# dec throwdown chilie shrooms



## miamirick (Jan 10, 2010)

heres some shots of how i came up with the chilie mushrooms
first one was with jalapeno cheese but i forgot the code word
cored out the portabella mushroom caps
add some of the bosses chile
fry some bacon and crumble it on top
top with your favorite cheese
smoke for about one hour at 225


----------



## shooterrick (Jan 10, 2010)

Sounds good rick.  I am keeping this in mind.


----------



## miamirick (Jan 10, 2010)

so next week i made some more remembering TO ACTUALLY PUT THE CODE WORD IN THE PICTURE, my daughter was home from gainesville so she wanted cheddar cheese instead of jalapeno 
they voted against the christmas platter saying it was too big and made the shrooms look small in relation so we went with the plate

thanks again for the votes
gotta get back to the kitchen and "work" on the jan entry!


----------



## mballi3011 (Jan 10, 2010)

They didn't look small to me. I really liked your entry there Rick and to tell you the truth I just mite steal this one. We really like portabella mushrooms and have a good recipe for them too but this one would be a good new addition to the menu.


----------



## morkdach (Jan 10, 2010)

LOOKS  gooooood thanks for the thread


----------



## beer-b-q (Jan 10, 2010)

Looks Good Rick, Thanks ...


----------



## john3198 (Jan 10, 2010)

Kooks great, Rick.

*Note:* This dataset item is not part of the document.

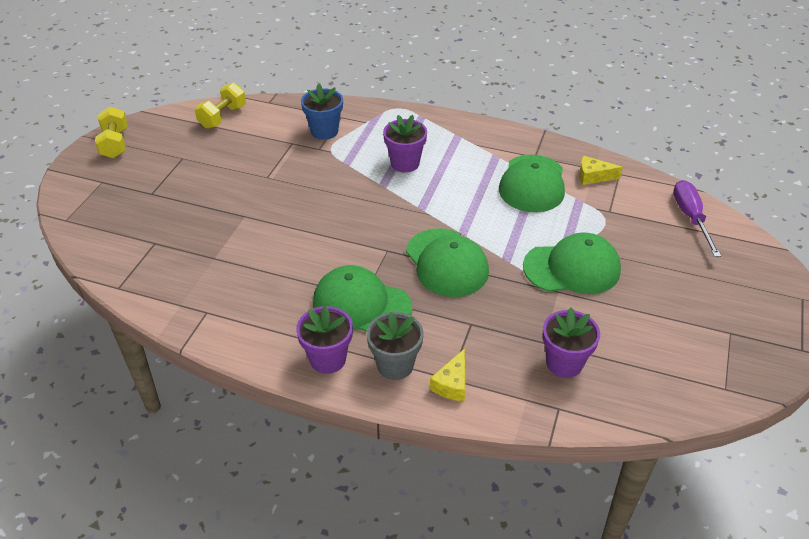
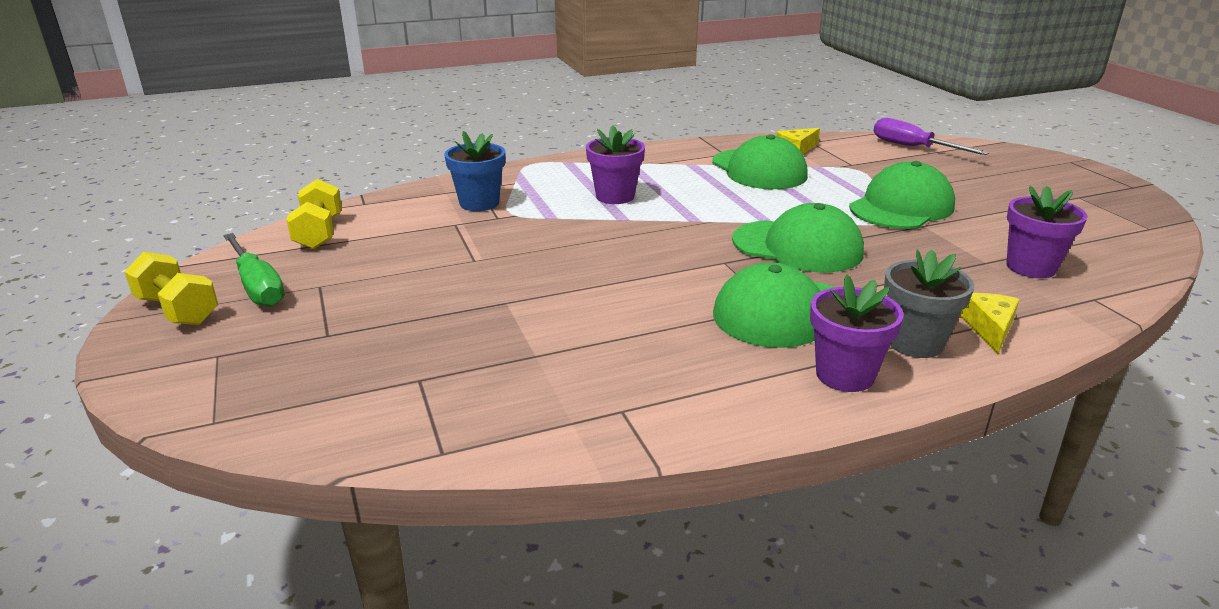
camera: 40 degrees left, 15 degrees down
(158, 144) = (257, 286): none -> green screwdriver
(452, 384) = (989, 329): yellow cheese -> yellow cheese turned 150 degrees counterclockwise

I love smoked portobellas.


----------



## DanMcG (Jan 10, 2010)

Rick for what's its worth I loved you idea and Q-view, and I voted for it....I just hope you're around after this deep freeze to compete again. :)


----------



## fire it up (Jan 10, 2010)

Mushrooms...one of my favorite things smoked or not and that Qview is mouthwatering!


----------



## the dude abides (Jan 10, 2010)

Thanks for posting this Rick  It was a great entry and I'm sure will be replecated by many!


----------